** Opening SELECTED EXCERPT block **
2010-12-18
m4 Macros and CSS
I'm certainly not the first person to consider this, but it's a simple enough technique for managing CSS that it bears repeating.
The problem: your CSS has a bunch of constants hard-coded in it all over the place, because CSS doesn't support the concept of variables.
Perhaps the original theme color was #1122ff
, and so you have CSS like
this, where the string 1122ff
appears about 8 million times in your
various CSS files:
#somediv {
background-color: #1122ff;
}
.othertext {
color: #1122ff;
}
But then you find out that the new theme color is going to be
#2211ff
and can you please change it. Sure there's search-and-replace,
but there might be false positives, and it's not easy to verify that
everything replaced well.
But there is a better way!
Warning
There are some pretty full-fledged tools to work specifically with CSS. Most notably we have less and Sass, but there are others. These are great tools that work specifically on CSS and have some wonderful features.
See the "silver lining" part of the next section for why you might want to use m4, anyway. At least this page serves as a simple introduction to m4!
The Basics
Using the concept of "macros", we can substitute one string of characters for another.
Macro processors have been around for quite some time. C has one built into it, in fact. Most assemblers have them. And there's a rather infamous macro processor known as "m4".
** Closing SELECTED EXCERPT block **
- APPLY WHAT YOU READ:
- 1) Answer from the m4 and CSS page:
(a) What was the original theme color?
(b) What is the new theme color going to be?
(c) Which two CSS tools does it name as most notable?
- 2) Decide whether each statement agrees with the m4 and CSS page. Give yes or no, and quote the deciding words.
(a) CSS supports variables.
(b) Most assemblers have a macro processor.
(c) Search-and-replace carries no risk of false positives.
- 3) Please reproduce the part of the m4 and CSS page starting with "But there is" and going on through "introduction to m4!".
The lines that come next are separate material, apart from the m4 and CSS page.
** Opening RECORD SET block **
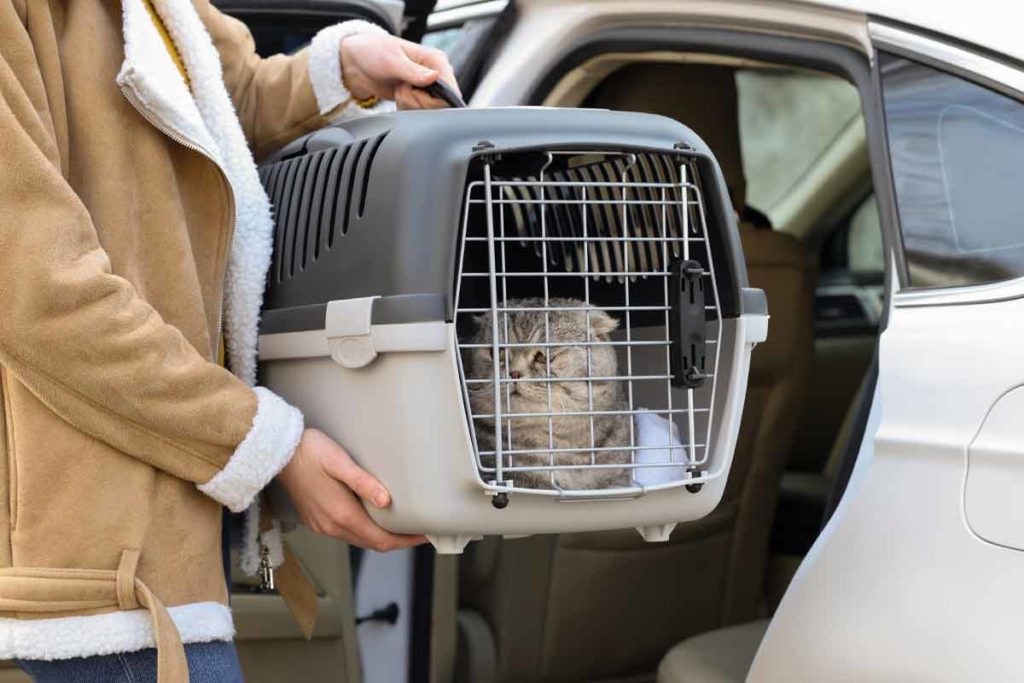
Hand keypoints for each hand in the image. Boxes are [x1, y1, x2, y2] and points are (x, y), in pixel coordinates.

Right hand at [277, 428, 425, 551]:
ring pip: (360, 540)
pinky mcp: (317, 520)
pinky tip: (374, 520)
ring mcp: (323, 525)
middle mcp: (332, 525)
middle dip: (398, 541)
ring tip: (402, 526)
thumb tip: (386, 501)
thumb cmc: (309, 451)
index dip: (406, 540)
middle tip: (420, 531)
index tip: (425, 535)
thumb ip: (364, 482)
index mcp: (341, 514)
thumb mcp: (340, 462)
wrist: (278, 453)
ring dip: (382, 537)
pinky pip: (347, 534)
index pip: (381, 539)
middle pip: (373, 544)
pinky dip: (366, 532)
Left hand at [340, 32, 459, 109]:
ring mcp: (426, 87)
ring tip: (399, 90)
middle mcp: (435, 74)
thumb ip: (414, 71)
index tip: (414, 92)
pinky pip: (419, 112)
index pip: (450, 88)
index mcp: (436, 60)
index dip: (433, 97)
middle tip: (402, 89)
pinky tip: (398, 97)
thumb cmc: (372, 52)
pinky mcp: (417, 97)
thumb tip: (434, 77)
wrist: (355, 63)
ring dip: (410, 104)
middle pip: (440, 104)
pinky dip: (406, 108)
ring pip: (429, 111)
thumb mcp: (392, 61)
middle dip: (418, 101)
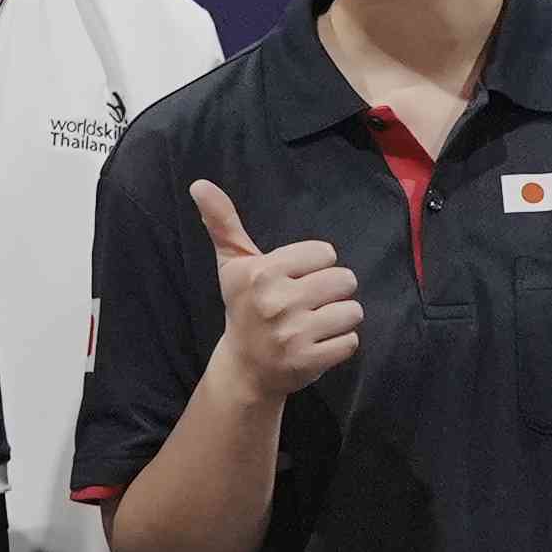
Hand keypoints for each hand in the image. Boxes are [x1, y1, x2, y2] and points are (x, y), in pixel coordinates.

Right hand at [192, 181, 363, 400]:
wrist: (244, 368)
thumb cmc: (244, 307)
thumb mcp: (232, 264)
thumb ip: (223, 222)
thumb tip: (199, 184)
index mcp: (261, 273)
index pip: (325, 252)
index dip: (315, 265)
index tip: (295, 279)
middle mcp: (277, 302)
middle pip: (344, 279)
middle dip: (333, 290)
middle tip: (309, 303)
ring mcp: (293, 334)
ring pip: (352, 311)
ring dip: (340, 317)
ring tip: (316, 323)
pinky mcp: (309, 361)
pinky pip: (351, 341)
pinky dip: (341, 343)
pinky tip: (318, 344)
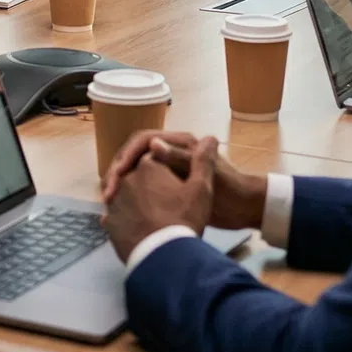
** Closing RECORD SET block **
- ANSWERS GIVEN:
- 1)
(a) #1122ff
(b) #2211ff
(c) less and Sass

- 2)
(a) No: "CSS doesn't support the concept of variables."
(b) Yes: "Most assemblers have them."
(c) No: "but there might be false positives"

- 3)
But there is a better way!
Warning
There are some pretty full-fledged tools to work specifically with CSS. Most notably we have less and Sass, but there are others. These are great tools that work specifically on CSS and have some wonderful features.
See the "silver lining" part of the next section for why you might want to use m4, anyway. At least this page serves as a simple introduction to m4!